The standard age

[This article was first published on Two Points Make a Line, and kindly contributed to R-bloggers]. (You can report issue about the content on this page here)
Want to share your content on R-bloggers? click here if you have a blog, or here if you don't.

A super spy races to stop terrorists from bombing a national landmark. A dour careerist falls in love with a reckless bohemian. A genius overcomes a disability to make revolutionary discoveries. A dorky scientist gains superpowers after a lab accident. When you picture these movie plots in your head, how old do you make the protagonist out to be?

We all have a sense of what the age of a “standard” adult is — the age when someone is neither too young nor too old, neither juvenile nor decaying, neither coming nor going. The age that a generic protagonist ought to be for a generic popcorn flick.

What is this age? We can get an idea by looking at the actual ages of actors cast in mainstream movies. For this, I use the Hollywood Age Gap dataset featured in this week’s TidyTuesday. We load it up as follows:

library(tidytuesday)
age_gaps <- tidytuesdayR::tt_load(2023, week = 7)$age_gaps

It contains actors’ ages for movies where they are part of a romantic couple. The dataset highlights the often egregious age gaps between men and their female love interests. For example, here is Humphrey Bogart:

library(tidyverse)

age_gaps %>%
  filter(actor_1_name == "Humphrey Bogart") %>%
  select(movie_name, release_year, actor_1_name, actor_1_age, actor_2_name, actor_2_age, age_difference) %>%
  knitr::kable(align = "lclclcc")
movie_name release_year actor_1_name actor_1_age actor_2_name actor_2_age age_difference
Sabrina 1954 Humphrey Bogart 55 Audrey Hepburn 25 30
Beat the Devil 1953 Humphrey Bogart 54 Gina Lollobrigida 26 28
Dark Passage 1947 Humphrey Bogart 48 Lauren Bacall 23 25
Key Largo 1948 Humphrey Bogart 49 Lauren Bacall 24 25
The Big Sleep 1946 Humphrey Bogart 47 Lauren Bacall 22 25
To Have and Have Not 1944 Humphrey Bogart 45 Lauren Bacall 20 25
In a Lonely Place 1950 Humphrey Bogart 51 Gloria Grahame 27 24
Casablanca 1942 Humphrey Bogart 43 Ingrid Bergman 27 16
The African Queen 1951 Humphrey Bogart 52 Katharine Hepburn 44 8

“Here’s looking at you kid” indeed.

But my focus right now is solely on the actors’ ages, so I reconfigure the dataset as follows:

df1 <- age_gaps %>%
  select(movie_name:director,
    actor = actor_1_name,
    character_gender = character_1_gender,
    actor_birthdate = actor_1_birthdate,
    actor_age = actor_1_age
  )

- [What to produce]: In the article on the standard age, which dataset does the author use to look at the ages of actors cast in mainstream movies?

- [Dataset content]:
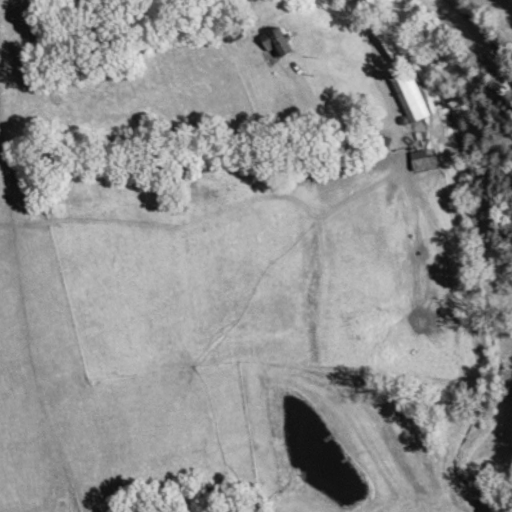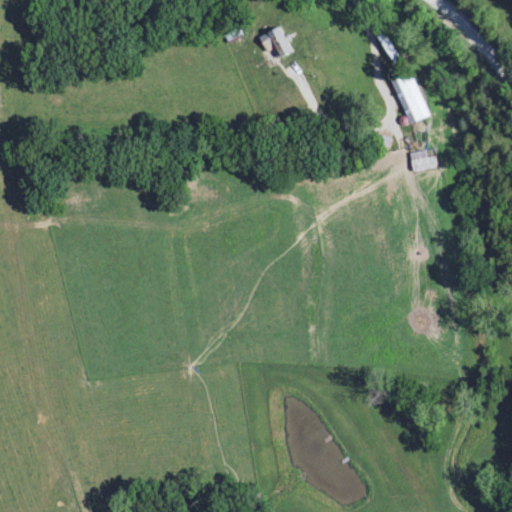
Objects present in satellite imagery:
road: (470, 35)
building: (276, 44)
building: (408, 99)
building: (288, 104)
road: (386, 121)
building: (420, 162)
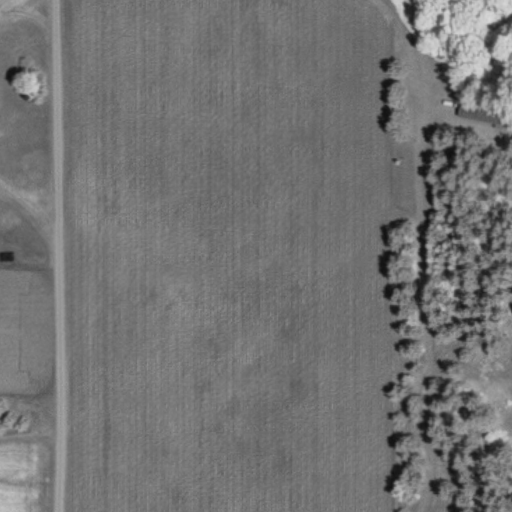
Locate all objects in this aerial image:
building: (485, 113)
road: (57, 255)
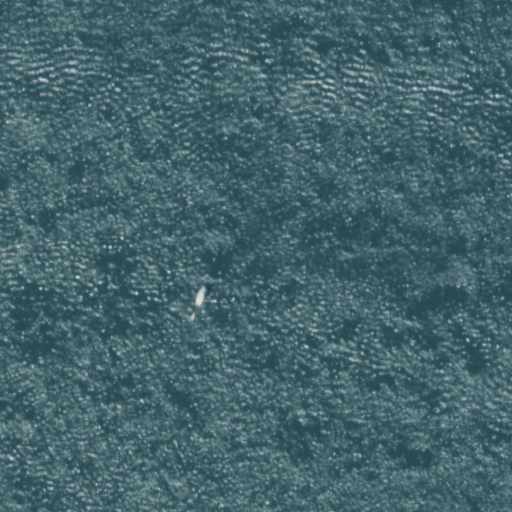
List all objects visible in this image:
river: (256, 302)
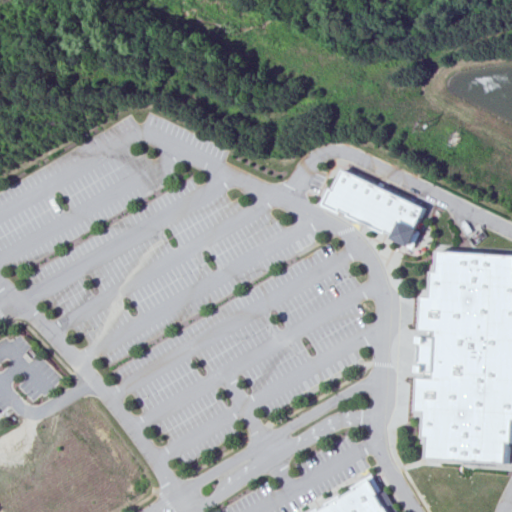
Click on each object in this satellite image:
power tower: (427, 124)
road: (91, 204)
building: (382, 206)
building: (384, 208)
road: (4, 213)
road: (511, 237)
road: (129, 240)
road: (165, 266)
parking lot: (188, 282)
road: (199, 290)
road: (12, 310)
road: (234, 322)
road: (403, 337)
road: (46, 342)
road: (255, 358)
building: (470, 359)
building: (471, 359)
road: (386, 364)
road: (25, 368)
parking lot: (25, 373)
road: (12, 375)
road: (269, 396)
road: (322, 396)
road: (44, 411)
building: (0, 412)
road: (260, 430)
road: (261, 433)
road: (262, 444)
road: (281, 455)
road: (216, 457)
parking lot: (306, 479)
road: (319, 479)
road: (169, 483)
road: (165, 500)
building: (362, 500)
building: (365, 500)
road: (141, 502)
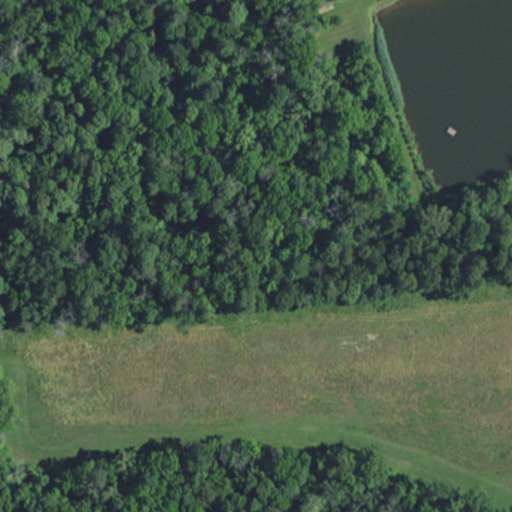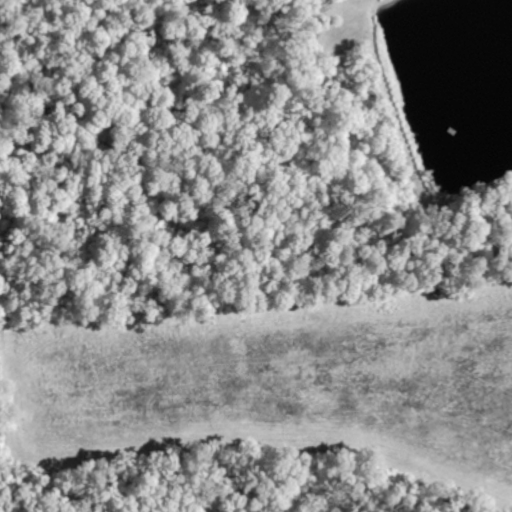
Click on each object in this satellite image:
building: (317, 7)
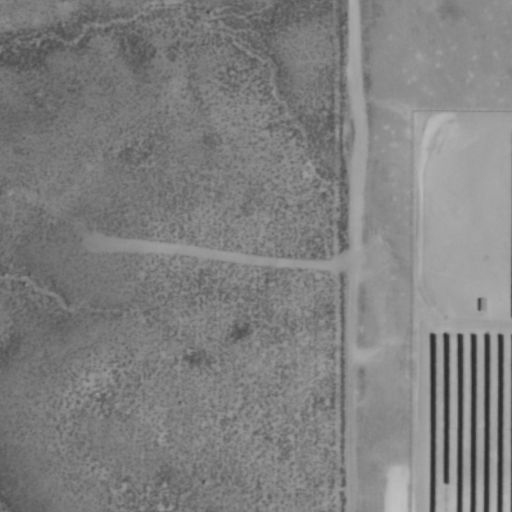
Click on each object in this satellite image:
road: (353, 255)
solar farm: (460, 309)
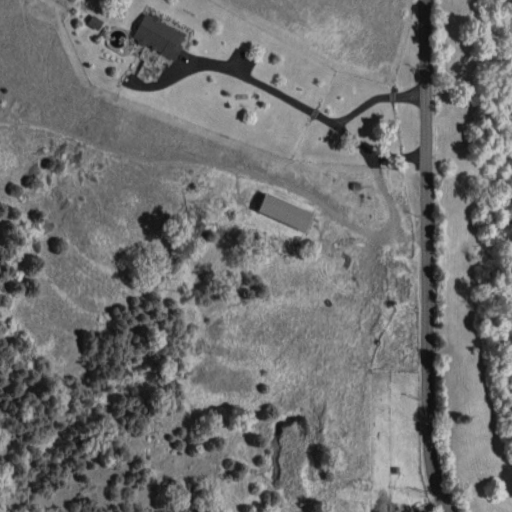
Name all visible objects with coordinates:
building: (158, 35)
road: (297, 104)
road: (372, 154)
building: (283, 211)
road: (426, 257)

- [Task answer]: The Hollywood Age Gap dataset featured in that week's TidyTuesday.